Harald Helfgott ’98 awarded Adams Prize by University of Cambridge, UK

Harald Helfgott ’98 has been awarded the Adams Prize by the University of Cambridge, U.K., one of its oldest and most prestigious. The prize, awarded jointly to Helfgott and to Dr. Tom Sanders of the University of Cambridge, honors young U.K.-based mathematicians doing first-class international research in mathematical sciences. Helfgott, currently a reader at the University of Bristol and researcher at the CNRS/ENS Paris, has also been the recipient of additional noteworthy awards. In 2010 he was presented with the Whitehead Prize by the London Mathematical Society for his contributions to number theory and in 2008 he was awarded the Leverhulme Mathematics Prize for his work on number theory, diophantine geometry and group theory.

Helfgott was a double major in mathematics and computer science while at Brandeis, graduating summa cum laude with the highest honors in both disciplines. Professors from both departments recall Helfgott as a top student, extremely well prepared, outspoken, and as one who truly loved to learn and exchange ideas. He took full advantage of the opportunities for independent research in both departments, resulting in several conference papers and publications.

(Transcribed page contents)
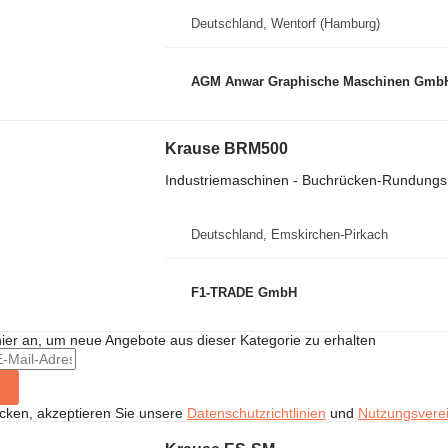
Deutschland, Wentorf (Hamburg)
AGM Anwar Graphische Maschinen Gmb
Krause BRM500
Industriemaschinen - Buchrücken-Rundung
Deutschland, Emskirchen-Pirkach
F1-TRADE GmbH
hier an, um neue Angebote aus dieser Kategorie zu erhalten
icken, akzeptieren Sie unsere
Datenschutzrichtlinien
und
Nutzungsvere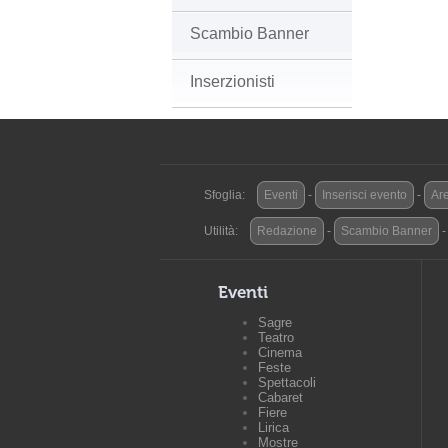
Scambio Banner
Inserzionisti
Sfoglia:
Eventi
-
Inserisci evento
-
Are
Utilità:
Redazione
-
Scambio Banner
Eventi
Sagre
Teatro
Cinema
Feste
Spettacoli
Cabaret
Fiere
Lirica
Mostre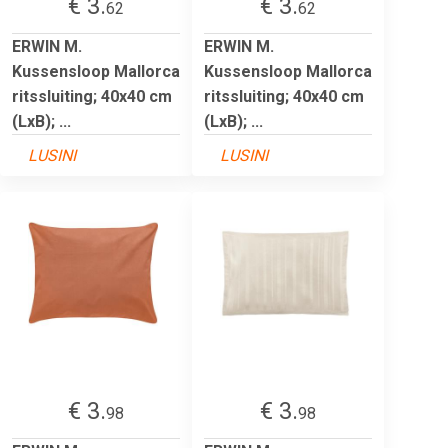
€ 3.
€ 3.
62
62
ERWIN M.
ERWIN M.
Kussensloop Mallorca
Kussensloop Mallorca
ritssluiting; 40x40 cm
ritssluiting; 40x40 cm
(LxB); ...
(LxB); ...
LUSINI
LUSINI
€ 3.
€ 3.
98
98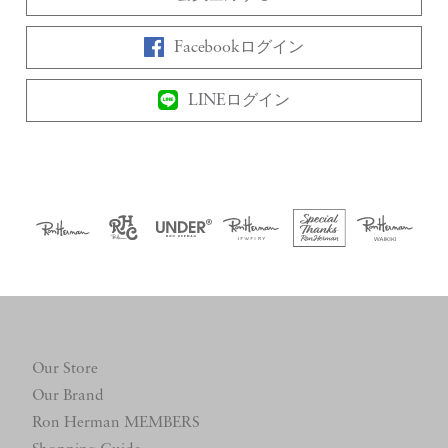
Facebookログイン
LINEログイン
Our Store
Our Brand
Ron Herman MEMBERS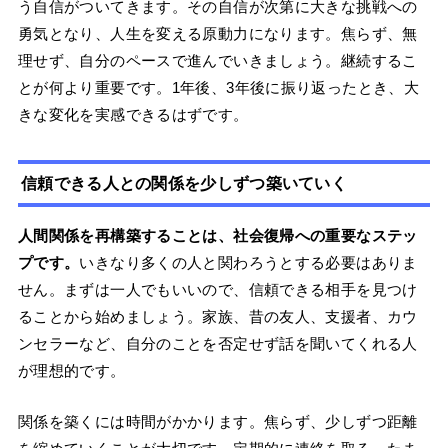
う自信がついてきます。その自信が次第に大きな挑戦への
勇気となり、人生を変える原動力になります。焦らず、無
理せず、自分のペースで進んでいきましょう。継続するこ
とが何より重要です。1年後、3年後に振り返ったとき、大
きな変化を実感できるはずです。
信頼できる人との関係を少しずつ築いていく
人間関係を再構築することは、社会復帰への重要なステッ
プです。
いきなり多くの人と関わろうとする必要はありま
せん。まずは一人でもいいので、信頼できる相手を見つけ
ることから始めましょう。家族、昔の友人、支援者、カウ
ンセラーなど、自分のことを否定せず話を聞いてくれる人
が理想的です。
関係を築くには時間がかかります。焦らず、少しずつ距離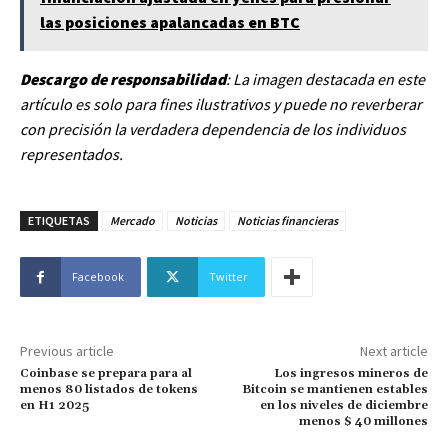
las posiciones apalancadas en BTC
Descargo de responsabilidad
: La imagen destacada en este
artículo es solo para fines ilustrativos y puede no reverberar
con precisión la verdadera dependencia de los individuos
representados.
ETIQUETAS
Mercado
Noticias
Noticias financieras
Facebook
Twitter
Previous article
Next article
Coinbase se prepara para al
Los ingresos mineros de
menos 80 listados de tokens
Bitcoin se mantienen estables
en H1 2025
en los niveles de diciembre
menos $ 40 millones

==

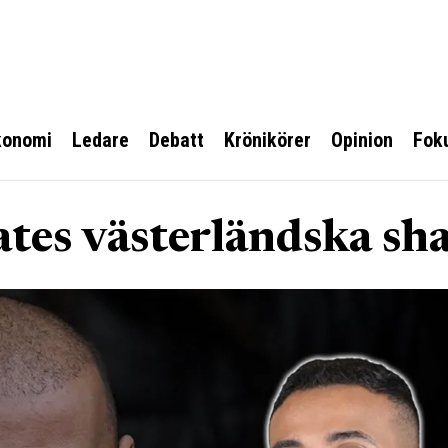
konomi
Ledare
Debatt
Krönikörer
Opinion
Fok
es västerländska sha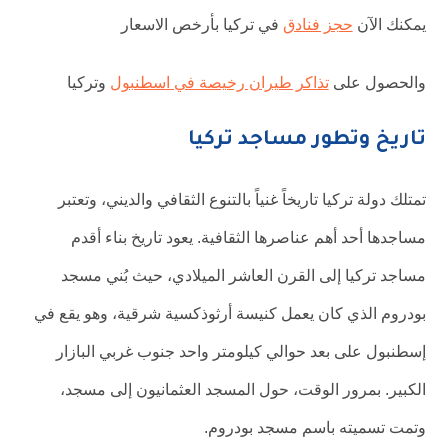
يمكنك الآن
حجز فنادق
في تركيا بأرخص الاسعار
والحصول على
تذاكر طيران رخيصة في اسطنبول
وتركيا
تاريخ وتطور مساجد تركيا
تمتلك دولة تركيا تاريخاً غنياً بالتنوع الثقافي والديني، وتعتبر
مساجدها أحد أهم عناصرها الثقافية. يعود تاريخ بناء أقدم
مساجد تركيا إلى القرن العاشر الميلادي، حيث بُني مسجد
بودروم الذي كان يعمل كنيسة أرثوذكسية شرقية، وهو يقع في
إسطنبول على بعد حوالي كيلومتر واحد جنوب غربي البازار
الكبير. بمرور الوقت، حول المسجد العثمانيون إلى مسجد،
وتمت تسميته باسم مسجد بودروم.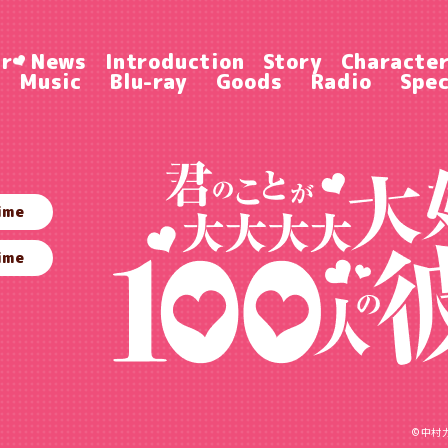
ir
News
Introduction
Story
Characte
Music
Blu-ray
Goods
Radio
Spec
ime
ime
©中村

> Tasks for this exercise
**1)** In the article about Harald Helfgott's Adams Prize, extract the passage starting at "Harald Helfgott ’98 has" and ending at "and group theory.".
**2)** Write what comes next in the article about Harald Helfgott's Adams Prize, picking up after its final sentence.
These entries were taken from a separate source.

> Answers to the problems
**1)**
Harald Helfgott ’98 has been awarded the Adams Prize by the University of Cambridge, U.K., one of its oldest and most prestigious. The prize, awarded jointly to Helfgott and to Dr. Tom Sanders of the University of Cambridge, honors young U.K.-based mathematicians doing first-class international research in mathematical sciences. Helfgott, currently a reader at the University of Bristol and researcher at the CNRS/ENS Paris, has also been the recipient of additional noteworthy awards. In 2010 he was presented with the Whitehead Prize by the London Mathematical Society for his contributions to number theory and in 2008 he was awarded the Leverhulme Mathematics Prize for his work on number theory, diophantine geometry and group theory.

**2)**
In computer science, working with James Storer he completed significant research projects on genetic algorithms for lossless image compression, Lempel-Ziv methods for two dimensional lossless compression, predictive coding and maximal parsings. He formulated an approach to two-dimensional coding that equaled one of the best methods in the literature at the time and had a number of computational advantages. According to Storer, “He had an impact on nearly every research group in the Computer Science Department at that time.”

Professor of mathematics Ira M. Gessel said, “Although I never had him for a course, I did write a paper [Enumeration of Tilings of Diamonds and Hexagons with Defects] with him when he was an undergraduate here (the only paper I’ve ever written with an undergraduate). Harald was involved in an undergraduate research program with Jim Propp on tilings, and he had made some progress on solving some open problems on counting certain types of tilings. He was having trouble evaluating some determinants, and I helped him with that technical aspect of his work. But the main ideas of the paper were all Harald’s."

On graduation, Helfgott chose to focus on mathematics, doing his Ph.D. at Princeton and postdoctoral stints at Yale and at Concordia University before moving to his current position at Bristol. In addition to his current active research career, Helfgott also has been strongly committed to the free sharing of information in all areas of intellectual activity, giving lecture series' to students and young researchers in the Third World, including lecture series in India, Cuba, Bolivia, and his native Peru.